Gill Lucas draws on images from the natural world, aiming to represent emotional and physical sensation. Her paintings in this exhibition were created within the past fifteen months and reflect her desire both to work abstractly and to engage with the original image.
Octavia Milner paints abstract landscapes and makes sculptures from found materials that she picks up on walks, often along the coast. The sculptures she subsequently makes and has around her in the studio often inform the paintings. The works shown in this exhibition, however, are part of an ongoing response to, and expression of, the recent fundamental emotional loss in her life.
Tabitha Powles’ main inspiration is taken from the human form and working closely with the body, expressing a scrutiny, a discomfort, an awkwardness of how ideas around women, mothers and death and dying are viewed. Based on personal experience of becoming a mother, Tabitha draws parallels with her work as an HIV nurse and palliative care nurse, examining bodies.

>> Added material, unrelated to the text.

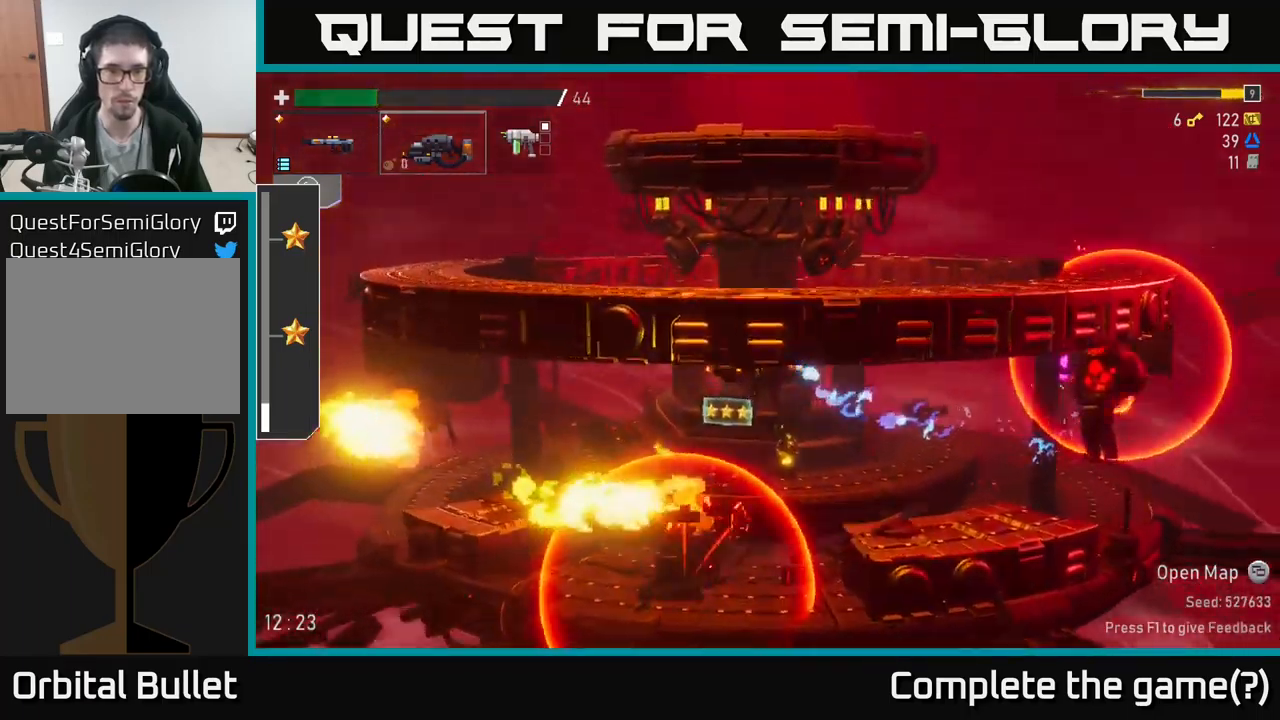
{"dt_ms": 500, "buttons": [], "left_stick": "left", "right_stick": "center", "events": [[167, "X", "down"], [267, "X", "up"]]}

Terry Barber’s work is generally concerned with found objects, stories, myths, and forgotten histories, often using non-traditional or recycled materials as they offer the chance to work freely and experimentally. Since the loss of her mother three years ago, she has been taking inspiration from objects found in her family home, which has housed five generations. Among these is a collection of books from the 1960s, which she has been carving into to represent the house as she remembers it as a child.